Santos shares surged 10.9% following a $36 billion all-cash takeover bid from a consortium including Abu Dhabi's ADNOC and a US private equity firm, representing a 28% premium to the previous close; however, the share price remains below the offer price due to uncertainty regarding regulatory approval, particularly from the Australian Federal Government. The ASX closed flat despite a rally in energy stocks driven by rising oil prices amid escalating tensions between Israel and Iran, with RBC Capital Markets warning of potential disruptions to global energy supplies. Chinese economic data presented a mixed picture, with retail sales exceeding expectations but industrial production slowing and property investment remaining weak.

Analysis

Santos shares surged 10.9% following the announcement of a $36 billion all-cash takeover bid from a consortium comprising Abu Dhabi's state-owned oil company, ADNOC, and a US private equity firm, Carlyle.
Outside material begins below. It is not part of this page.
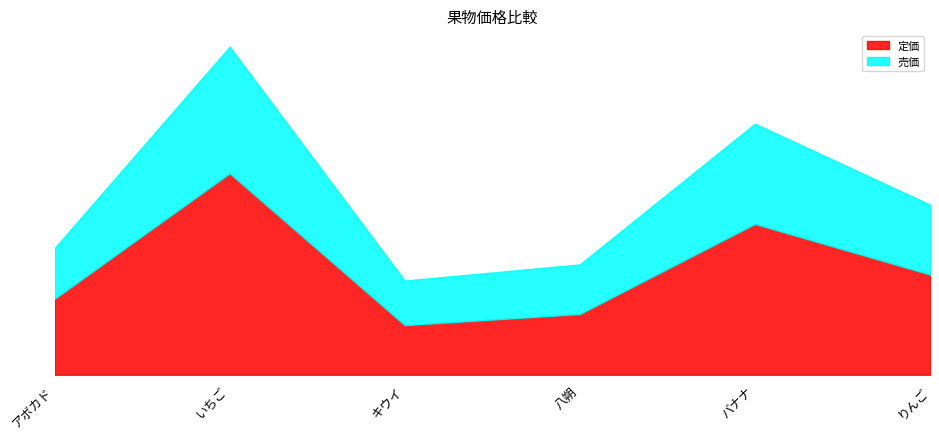

Which label corresponds to the largest value in the chart?

いちご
This offer represents a 28% premium to Santos's previous closing price, valuing the company at $8.89 per share, an offer the Santos board intends to recommend. However, the shares closed well below this offer price, reflecting significant investor skepticism regarding regulatory approvals, particularly from the Australian Federal Government, which has a history of blocking foreign takeovers of key energy assets on national interest grounds, as seen with Shell's bid for Woodside in 2001. The South Australian government has also indicated it will scrutinize the deal for state benefits, adding to the regulatory complexity which includes FIRB, ASIC, and PNG authorities. This M&A activity occurred as the ASX 200 closed flat, despite a robust 4.8% rally in the energy sector driven by surging oil prices (Brent crude up 0.7% to US$73.63/barrel initially) due to escalating geopolitical tensions between Israel and Iran. RBC Capital Markets highlighted the increasing risk of serious energy supply disruptions if the conflict extends, noting energy infrastructure is now a direct target. Chinese economic data presented a mixed view, with May retail sales unexpectedly rising 6.4% year-on-year, indicating resilient domestic demand, while industrial production growth slowed to 5.8% and property investment remained weak. In commodity-linked equities, several Australian gold miners, including Northern Star (-8.2%) and Evolution (-8.0%), underperformed despite high spot gold prices (around $US3,417-$US3,437/ounce as reported), attributed to broker downgrades by UBS citing "guidance risks loom", while Qantas announced increased flight capacity, signaling a potential price war.